My third year in college I had a chance encounter with an artist at the checkout in Wal Mart, his name, oddly enough, was Art. He said to me, “Hey man, do you paint?” I said, “You mean walls or art?” He said art then I joked about his name. He suggested that I buy some of those cardboard canvases and try some things out. I like to think I have a quasi-abstract mind and that’s how I started painting. I bought a few brushes and oils and started experimenting with some techniques.  Soon after, I became pretty addicted to painting, probably spending $25 a week on art supplies. I began buying real canvases and tried my best to spend more time on them, but I found this pretty hard. I always wanted a finished product and never really spent more than 4-6 hours on a painting. I began accumulating so many canvases I started selling them on Ebay. They would usually go for around 25-75 dollars, so I thought I was doing ok. The people I lived with enjoyed my work and unknowingly pushed me to find my style.

Once I graduated I moved back home for the summer and didn’t paint once, I was creatively dry.

I moved to Orlando for my second degree and the drought continued for almost a year. My roommate was a pretty talented graphic artist and had a project in which he used one of the old practice canvases from my past. The art flame was once again relit, for a while. When he moved out my creativity was again lost, and in the last year I have only painted two times, one was given to a friend as a gift and the other was probably one of my best works.

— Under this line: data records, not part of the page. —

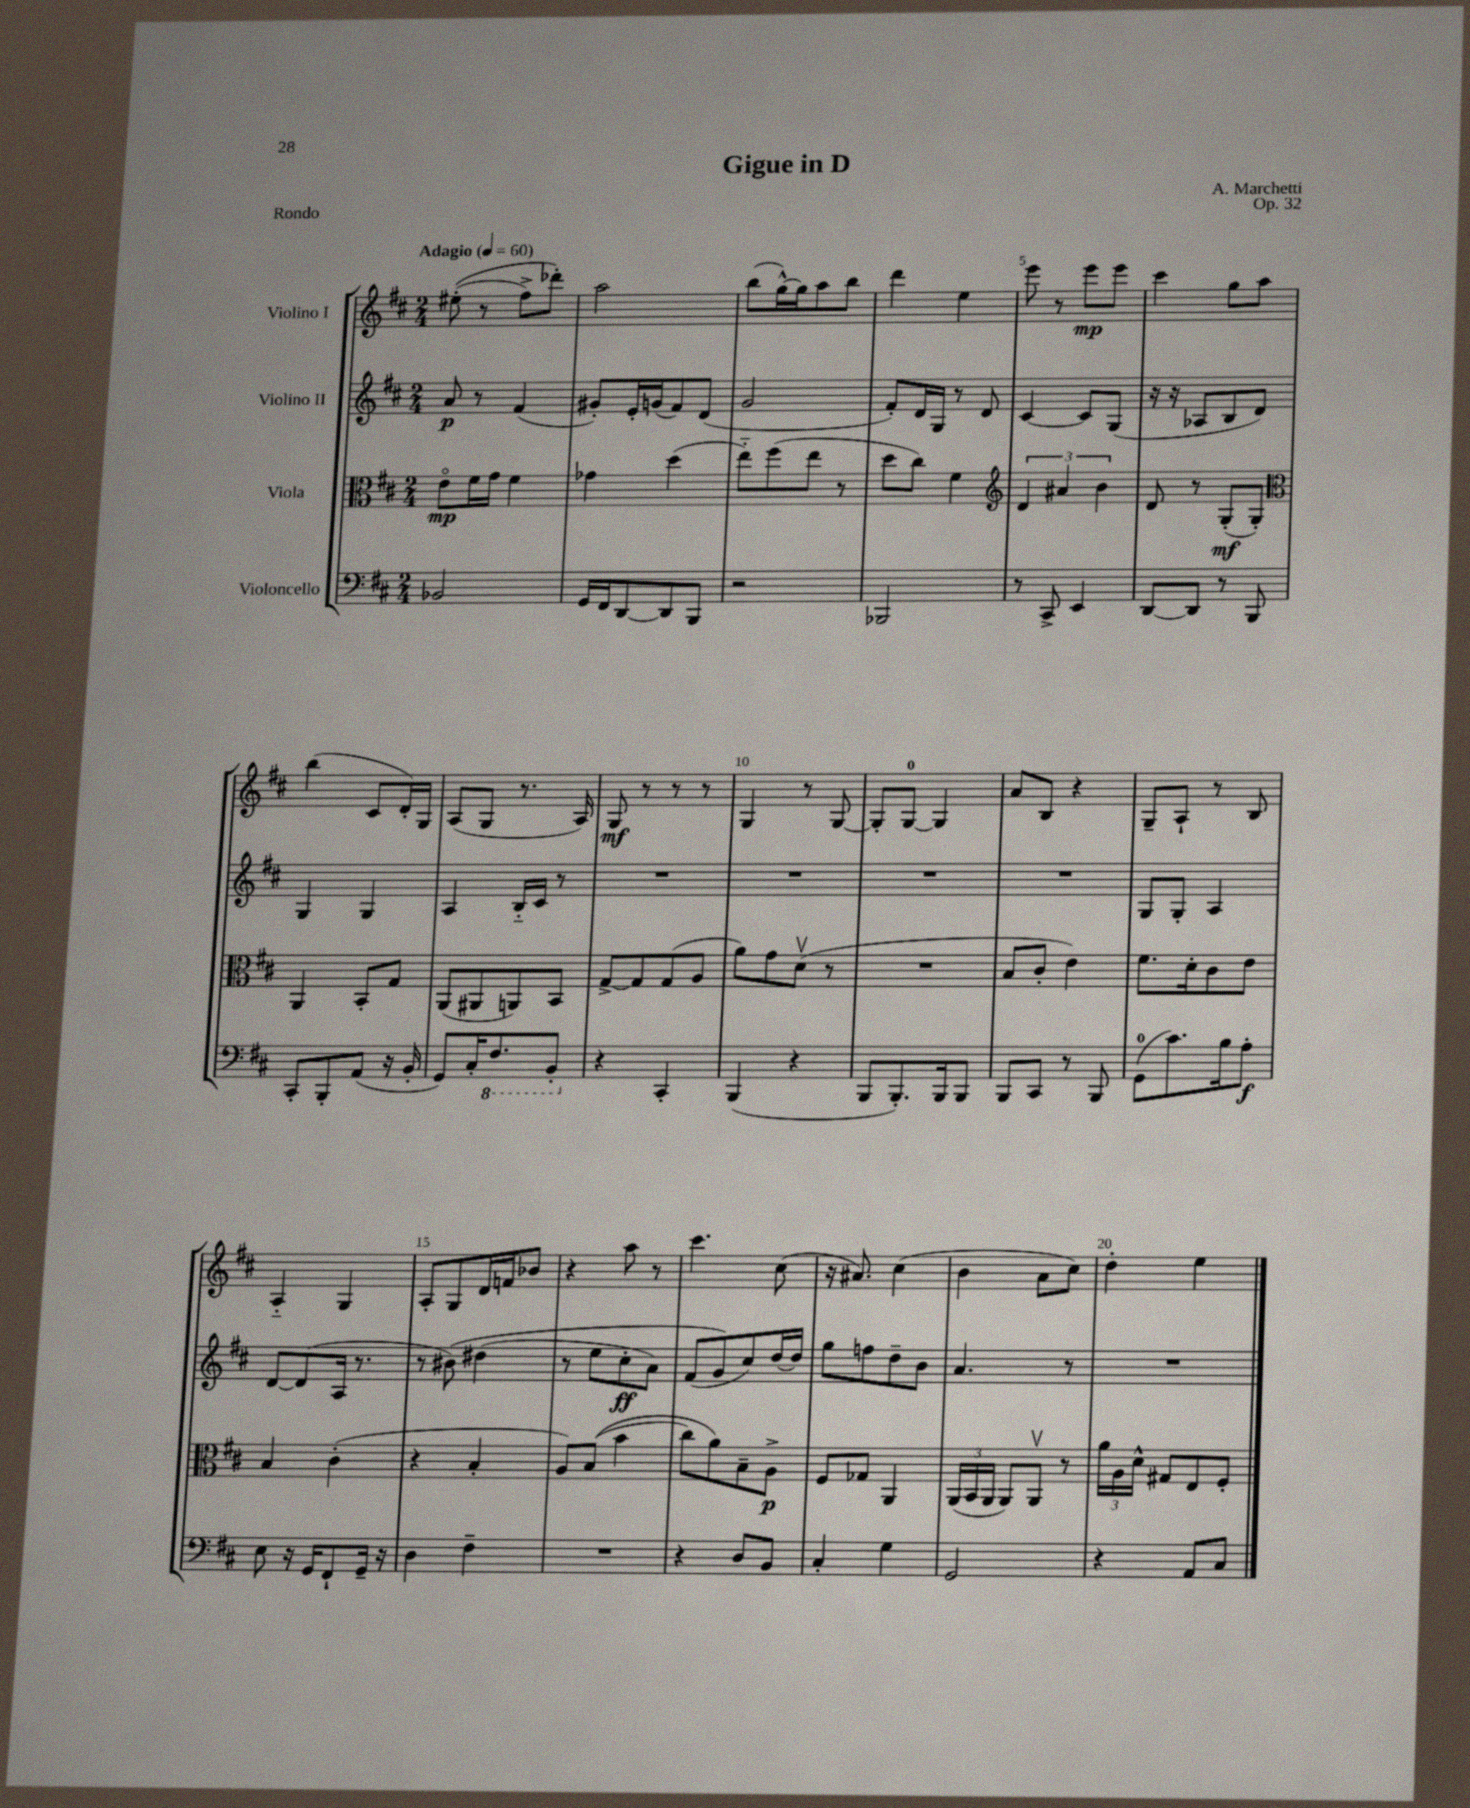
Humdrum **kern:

**kern	**kern	**kern	**kern
*staff4	*staff3	*staff2	*staff1
*clefF4	*clefC3	*clefG2	*clefG2
*k[f#c#]	*k[f#c#]	*k[f#c#]	*k[f#c#]
*M2/4	*M2/4	*M2/4	*M2/4
*MM60	*MM60	*MM60	*MM60
2BB-	8eo	8a	&((8ee#'
.	16f#	8r	8r
.	16g	.	.
.	4f#	(4f#	8ff#^)
.	.	.	8ddd-'&)
=	=	=	=
16GG	4g-	8g#')	2aa
16FF#	.	.	.
[8DD	.	16e'	.
.	.	(16g	.
8DD]	(4dd	8f#)	.
8BBB	.	(8d	.
=	=	=	=
2r	8ee'~)	2g	(8bb
.	(8ff#	.	[16gg^^)
.	.	.	16gg]
.	8ee	.	8aa
.	8r	.	8bb
=	=	=	=
2BBB-	8dd	8f#')	4ddd
.	8cc#)	16d	.
.	.	16G	.
.	4f#	8r	4ee
.	.	8d	.
=	=	=	=
*	*clefG2	*	*
8r	6d	[4c#	8eee
8CC#^	.	.	8r
.	6a#	.	.
4EE	.	8c#]	8eee
.	6b	.	.
.	.	(8G	8eee
=	=	=	=
[8DD	8d	16r	4ccc#
.	.	16r	.
8DD]	8r	8A-	.
8r	(8G'	8B	8gg
8BBB	8G')	8d)	8aa
=	=	=	=
*	*clefC3	*	*
8CC#'	4AA	4G	(4bb
8BBB'	.	.	.
(8AA	8BB'	4G	8c#
16r	8G	.	16d')
16BB'	.	.	16G
=	=	=	=
8GG)	(8AA	4A	(8A
16C#'	8AA#	.	8G
8.FF#	.	.	.
.	8AA)	16B'~	8.r
.	.	16c#	.
8BBB'	8BB	8r	.
.	.	.	16A)
=	=	=	=
4r	[8G^	2r	8G
.	8G]	.	8r
4CC#'	(8G	.	8r
.	8A	.	8r
=	=	=	=
(4BBB	8a)	2r	4G
.	8g	.	.
4r	(8dv	.	8r
.	8r	.	[8G
=	=	=	=
8BBB	2r	2r	8G']
8.BBB')	.	.	[8G
.	.	.	4G]
16BBB	.	.	.
8BBB	.	.	.
=	=	=	=
8BBB	8B	2r	8a
8CC#	8c#'	.	8B
8r	4e)	.	4r
8BBB	.	.	.
=	=	=	=
(8GG	8.f#	8G	8G~
8.c#)	.	8G'	8A`
.	16d'	.	.
.	8c#	4A	8r
16B	.	.	.
8A'	8e	.	8B
=	=	=	=
8E	4B	[8d	4A'~
16r	.	(8d]	.
16GG	.	.	.
8FF#`	(4c#'	16A	4G
.	.	8.r	.
16GG~	.	.	.
16r	.	.	.
=	=	=	=
4D	4r	8r	8A'
.	.	&(8b#)	8G
4F#~	4B'	(4dd#	16d
.	.	.	16f
.	.	.	8b-
=	=	=	=
2r	8A)	8r	4r
.	&((8B	8ee	.
.	4b	8cc#'	8aa
.	.	8a)	8r
=	=	=	=
4r	8cc#)	(8f#	4.ccc#
.	8a&)	8g&)	.
8D	8B~	8cc#)	.
8BB	8A^	[16dd	(8cc#
.	.	16dd]	.
=	=	=	=
4C#'	8F#	8gg	16r
.	.	.	8.a#)
.	8G-	8ff	.
4G	4AA	8dd~	(4cc#
.	.	8b	.
=	=	=	=
2GG	(24AA	4.a	4b
.	24BB	.	.
.	24AA	.	.
.	8AA)	.	.
.	8AAv	.	8a
.	8r	8r	8cc#)
=	=	=	=
4r	24a	2r	4dd'
.	24A	.	.
.	24d^^	.	.
.	8G#	.	.
8AA	8E	.	4ee
8C#	8F#'	.	.
==	==	==	==
*-	*-	*-	*-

Looking at this from the outside it is apparent to see that I need a cultivator to grow creatively, something I really haven’t had in my life. There is a difference between someone that tells you that you’re doing a good job and someone that convinces you to push further and feeds the drive. To grow creatively, I must somehow find someone who can push me and I now realize, that person is me.

Obviously, I wish to do more than just paint. Developing my writing and filming skills are also things very important to me. I want to be known for my talents, not necessarily famous, but well respected in the creative community.

I find it interesting but understandable that some of the most creative people I know have often had a tumultuous upbringing. The struggle seems to be one of creativity’s best influences, something I have never really had to deal with, perhaps a blessing in disguise. I had a very smooth and “normal” upbringing while the most creative people I know had to deal with game changing issues like divorce or death in the immediate family. People in these situations have no choice but to be creative, an escape from their own hard reality. Since I always felt loved and never felt like I needed to escape from something quite so dramatic. It was unnecessary for me to create an alternate reality, whether it be via painting, shooting video, writing or something so simple as reading a book.

I like to read, but only in the past few years have I had an interest in fiction. That interest was brought on by my decision to take an advanced reading class in college. I originally took this class to help me in my script reading abilities, it turned out however, that this one semester would help push me to read and write fiction.

Since I’m not a tortured soul and rarely find it necessary to escape my own reality, the next best thing I can do is just keep working at it. Write something at least a little gripping every day. Paint more often. Go out of my way to be a visionary. Those who succeed in this regard have the drive. I too have the drive, it just sometimes needs a push start. I have faith in myself, my work and my ideals and will keep pushing fourth towards my goals for creativity and success, even if it takes my entire life……

*Above is a painting I did a few years ago.